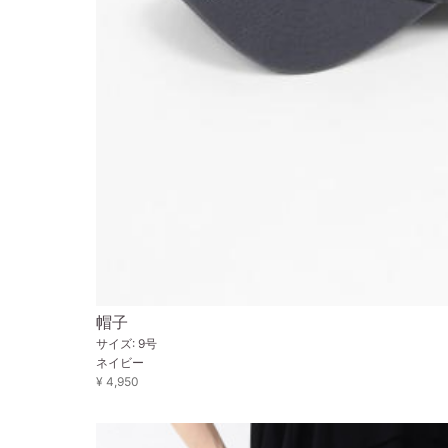
帽子
サイズ: 9号
ネイビー
¥ 4,950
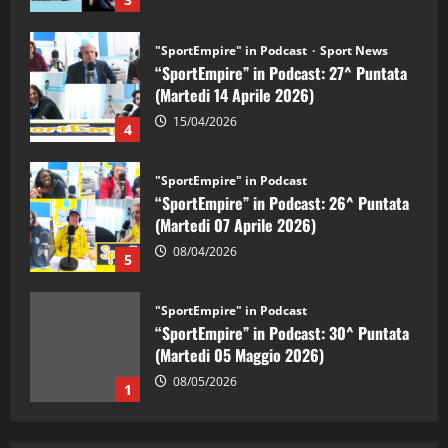
"SportEmpire" in Podcast
Sport News
“SportEmpire” in Podcast: 27^ Puntata
(Martedi 14 Aprile 2026)
15/04/2026
4
"SportEmpire" in Podcast
“SportEmpire” in Podcast: 26^ Puntata
(Martedi 07 Aprile 2026)
08/04/2026
5
"SportEmpire" in Podcast
“SportEmpire” in Podcast: 30^ Puntata
(Martedi 05 Maggio 2026)
08/05/2026
1
"SportEmpire" in Podcast
Sport News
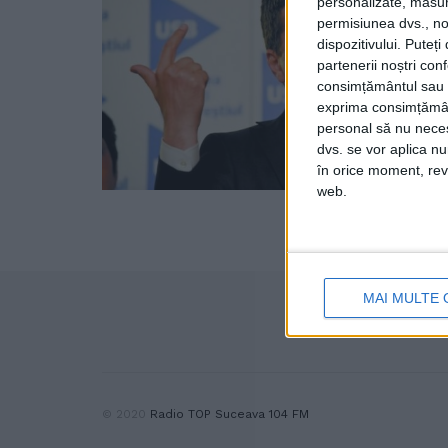
personalizate, măsura
permisiunea dvs., noi
dispozitivului. Puteț
partenerii noștri con
consimțământul sau p
exprima consimțămâ
personal să nu necesi
dvs. se vor aplica n
în orice moment, reve
web.
MAI MULTE 
© 2020
Radio TOP Suceava 104 FM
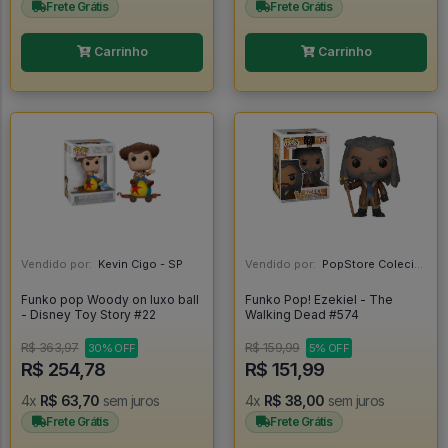
Frete Grátis
Frete Grátis
Carrinho
Carrinho
Vendido por:
Kevin Cigo - SP
Vendido por:
PopStore Colecionáveis - MG
Funko pop Woody on luxo ball
Funko Pop! Ezekiel - The
- Disney Toy Story #22
Walking Dead #574
R$ 363,97
R$ 159,99
30% OFF
5% OFF
R$ 254,78
R$ 151,99
4x
R$ 63,70
sem juros
4x
R$ 38,00
sem juros
Frete Grátis
Frete Grátis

WORK TASK: Your answer must be an exact copy of every entry, with the pictures left out.

ANSWER TO THE EXERCISE:
帽子
サイズ: 9号
ネイビー
¥ 4,950
"SportEmpire" in Podcast
Sport News
“SportEmpire” in Podcast: 27^ Puntata
(Martedi 14 Aprile 2026)
15/04/2026
4
"SportEmpire" in Podcast
“SportEmpire” in Podcast: 26^ Puntata
(Martedi 07 Aprile 2026)
08/04/2026
5
"SportEmpire" in Podcast
“SportEmpire” in Podcast: 30^ Puntata
(Martedi 05 Maggio 2026)
08/05/2026
1
"SportEmpire" in Podcast
Sport News
personalizate, măsura
permisiunea dvs., noi
dispozitivului. Puteț
partenerii noștri con
consimțământul sau p
exprima consimțămâ
personal să nu necesi
dvs. se vor aplica n
în orice moment, reve
web.
MAI MULTE 
© 2020
Radio TOP Suceava 104 FM
Frete Grátis
Frete Grátis
Carrinho
Carrinho
Vendido por:
Kevin Cigo - SP
Vendido por:
PopStore Colecionáveis - MG
Funko pop Woody on luxo ball
Funko Pop! Ezekiel - The
- Disney Toy Story #22
Walking Dead #574
R$ 363,97
R$ 159,99
30% OFF
5% OFF
R$ 254,78
R$ 151,99
4x
R$ 63,70
sem juros
4x
R$ 38,00
sem juros
Frete Grátis
Frete Grátis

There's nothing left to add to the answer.